Berbekal informasi itu, Benny kemudian memutuskan menemui HM Kunang seorang diri pada Februari 2025 atau sebelum Ade Kuswara resmi dilantik sebagai Bupati Bekasi. Dalam pertemuan tersebut, HM Kunang kembali mengingatkan Benny agar loyal kepada Ade Kuswara.

"Sekarang Pak Bupati (Ade Kuswara Kunang) sudah terpilih, terus sekarang Pak Kadis harus lebih ngerti dan harus loyal membantu," kata Benny menirukan perkataan HM Kunang.

Beberapa bulan kemudian, tepatnya pada Desember 2025, Benny kembali bertemu Sarjan. Saat itu, Sarjan menitipkan uang Rp500 juta untuk diserahkan kepada HM Kunang. Selain uang, Benny juga diminta membawa dokumen rencana paket proyek pekerjaan.

"Jadi waktu itu saya terima telepon dan ketemu dengan Sarjan dikasi uang Rp 500 juta. Waktu itu saya simpan (uangnya) di mobil karena takut jadi pertanyaan keluarga juga," ungkap Benny.

Uang Rp500 Juta Diserahkan ke HM Kunang

Tiga hari setelah menerima uang dari Sarjan, Benny menemui HM Kunang untuk menyerahkan uang tersebut. Menurut Benny, dalam pertemuan itu HM Kunang kembali menyinggung soal loyalitas dan keamanan jabatan.

"Terkait mutasi tidak disampaikan?" tanya Jaksa.

"Hanya dievaluasi. Jadi kalau tidak loyal nanti akan dievaluasi. Kalau loyalnya bagus nanti aman," ungkap Benny.

"Apakah artinya saudara merasa bahwasanya Abah (HM Kunang) ini representasi dari Ade Kuswara Kunang?" tanya Jaksa.

"Ya, begitu, Pak," jawab Benny.

Total Uang Suap Capai Rp12,4 Miliar

Dalam perkara ini, Ade Kuswara diketahui didakwa menerima uang sebesar Rp11,4 miliar dari Sarjan. Sementara HM Kunang disebut menerima Rp1 miliar.

Uang tersebut diberikan secara bertahap sepanjang 2024 hingga 2025 dengan tujuan agar Sarjan memperoleh berbagai paket pekerjaan di Kabupaten Bekasi pada tahun anggaran 2025.

Dalam surat dakwaan, Ade Kuswara juga disebut memerintahkan sejumlah kepala dinas, di antaranya Kepala Dinas SDA dan Bina Konstruksi, Kepala Dinas Cipta Karya, Kepala Dinas Perumahan Rakyat Kawasan Permukiman dan Pertanahan, Kepala Dinas Pendidikan, serta Kepala Dinas Kebudayaan, Pemuda, dan Olahraga agar membantu Sarjan mendapatkan proyek pekerjaan.

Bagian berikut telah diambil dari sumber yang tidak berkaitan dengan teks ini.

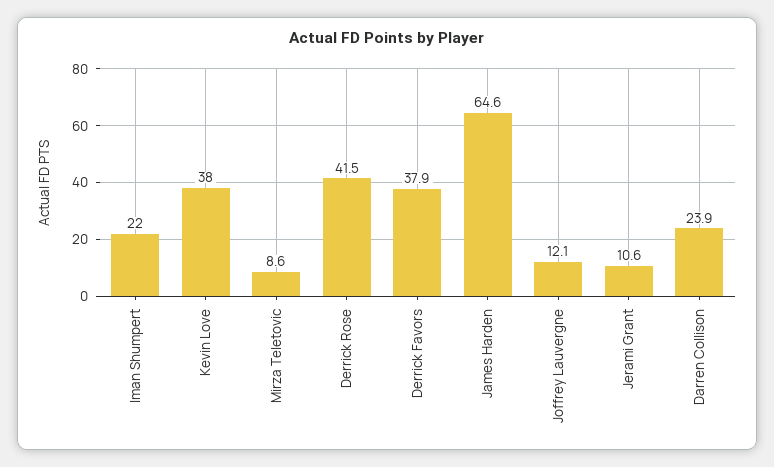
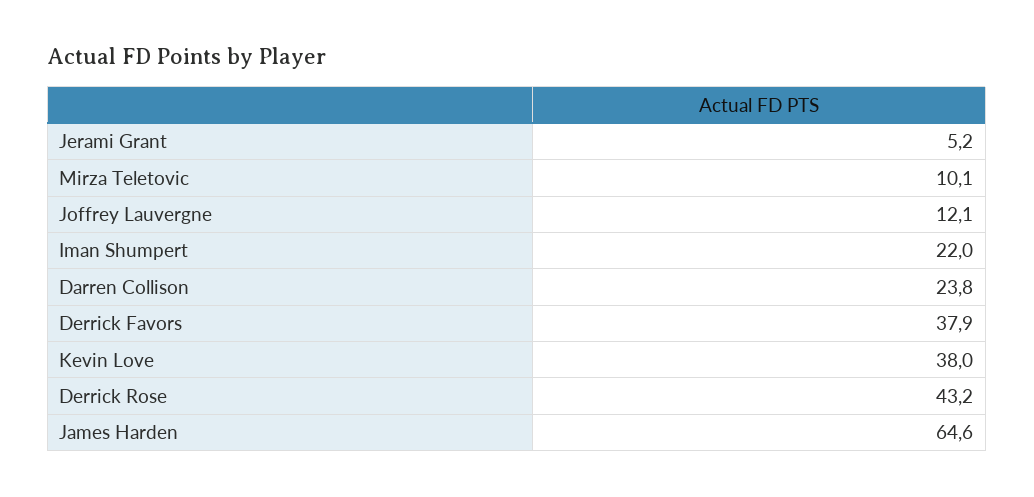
Mirza Teletovic: 8.6 -> 10.1
Derrick Rose: 41.5 -> 43.2
Jerami Grant: 10.6 -> 5.2
Darren Collison: 23.9 -> 23.8

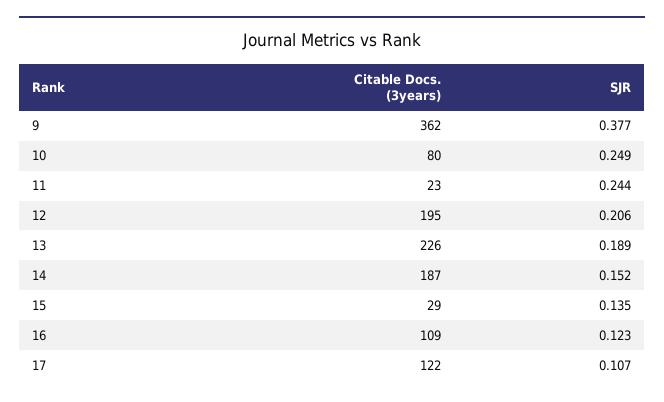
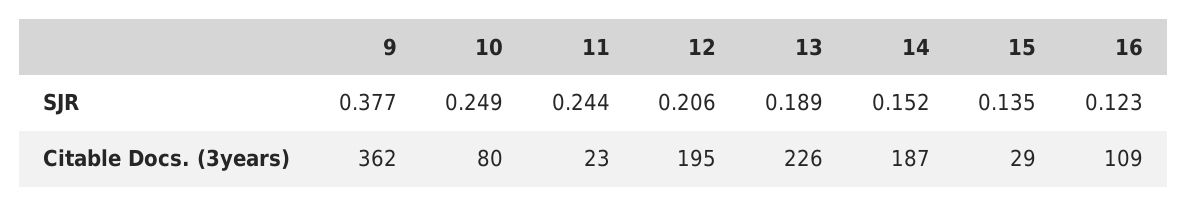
Citable Docs. (3years), 17: 122 -> none
SJR, 17: 0.107 -> none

Selanjutnya, para kepala dinas disebut memerintahkan Pejabat Pembuat Komitmen (PPK) untuk menghubungi Sarjan dan memberikan informasi terkait proses lelang sebelum pengadaan dimulai, termasuk pagu anggaran dan persyaratan teknis.

Melalui sejumlah perusahaan miliknya maupun dengan meminjam nama perusahaan lain, Sarjan akhirnya memperoleh paket pekerjaan di Pemkab Bekasi dengan total nilai mencapai Rp107,656 miliar.